Clapp Bros. v. Halliday Bros.

Smith, J.

Baker & Carico mortgaged the same growing crop of cotton, first to Halliday Brothers, and afterwards to Clapp Brothers & Co. The acknowledgment of the first mortgage was defective, the word “consideration” being omitted in the officer’s certificate. But the second mortgage contained this clause of reference: “And we (Baker ,& Carico) do further agree, that, whereas, on the 21st day of June, 1880, we executed a mortgage to Messrs. Halliday Brothers, of Cairo, Illinois, on the eighteen acres of cotton then being grown by us on the Leland plantation, in Chicot county, being the same eighteen acres heretofore conveyed to the said Clapp Brothers & Company, to secure to the said Halliday Brothers the payment of three hundred and fifteen dollars and fourteen cents, on the 10th day of December, 1880, now, the said Clapp Brothers & Company are hereby directed to charge to our account the said sum of $315.14, and out of the first moneys which may be passed to our credit with them, from any source whatever, to set aside said sum of $315.14, as an indemnity to them against said mortgage.”

i. Mort-

Clapp Brothers & Company brought replevin for the cotton after it had been gathered. Halliday Brothers intervened and claimed priority. The cause was transferred to equity without objection. There an amended interplea was filed, in which it was alleged that the plaintiffs had already received from Baker & Carico moneys, far in excess of the demand of the intervenors, and it was therefore sought to hold the plaintiffs personally liable. The plaintiffs interposed a demurrer to the interplea, which was overruled, and,as they declined to plead further, judgment was given against them for the principal and interest of the debt due Halliday Brothers. It was further decreed that the net proceeds of the cotton, amounting to $240.60, be paid over to Halliday Brothers, and credited on the judgment. Clapp Brothers & Company have appealed.

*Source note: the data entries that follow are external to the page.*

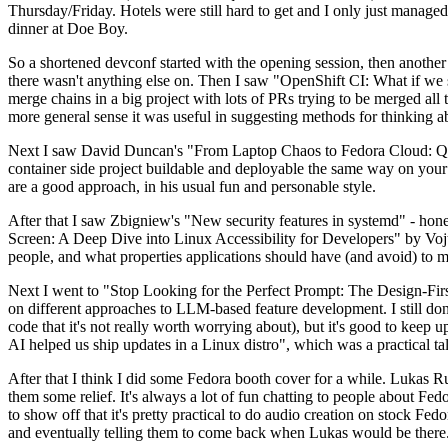
Thursday/Friday. Hotels were still hard to get and I only just managed 
dinner at Doe Boy.
So a shortened devconf started with the opening session, then another 
there wasn't anything else on. Then I saw "OpenShift CI: What if we st
merge chains in a big project with lots of PRs trying to be merged all t
more general sense it was useful in suggesting methods for thinking a
Next I saw David Duncan's "From Laptop Chaos to Fedora Cloud: Quadl
container side project buildable and deployable the same way on your 
are a good approach, in his usual fun and personable style.
After that I saw Zbigniew's "New security features in systemd" - hone
Screen: A Deep Dive into Linux Accessibility for Developers" by Vojt
people, and what properties applications should have (and avoid) to m
Next I went to "Stop Looking for the Perfect Prompt: The Design-Fir
on different approaches to LLM-based feature development. I still don't
code that it's not really worth worrying about), but it's good to kee
AI helped us ship updates in a Linux distro", which was a practical t
After that I think I did some Fedora booth cover for a while. Lukas 
them some relief. It's always a lot of fun chatting to people about Fe
to show off that it's pretty practical to do audio creation on stock Fed
and eventually telling them to come back when Lukas would be there.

By accepting a mortgage which recited the first mortgage, and provided for its payment, the plaintiffs had estopped themselves to deny the existence of that mortgage and the validity of its lien. Jones on Chattel Mortgages, 2d Ed., sec. 488.

Liability of j u n ior mortgagee,

Whether the plaintiffs are personally liable for the debt due Halliday Brothers depends on the answer to be given to this question: Have they expressly assumed to pay it, or have they merely taken their mortgage subject to the prior incumbrance? Theirs was not an absolute pnrchase of the property in which the amount of the incumbrance was retained out of the price to be paid, but a mere security, in which they reserved the privilege of appropriating out of any funds of the debtors that might come to their hands, a sufficient sum to pay off the elder mortgage, and of crediting themselves, in their account with these debtors, with the sum so appropriated.

The purpose of the clause was indemnity to Clapp Brothers & Co., in case they should pay off an existing incumbrance, and not to impose an obligation for the benefit of Halliday Brothers, or for the relief of Baker & Carico.

The decree will be modified so as to confine the relief to the value of the cotton in controversy.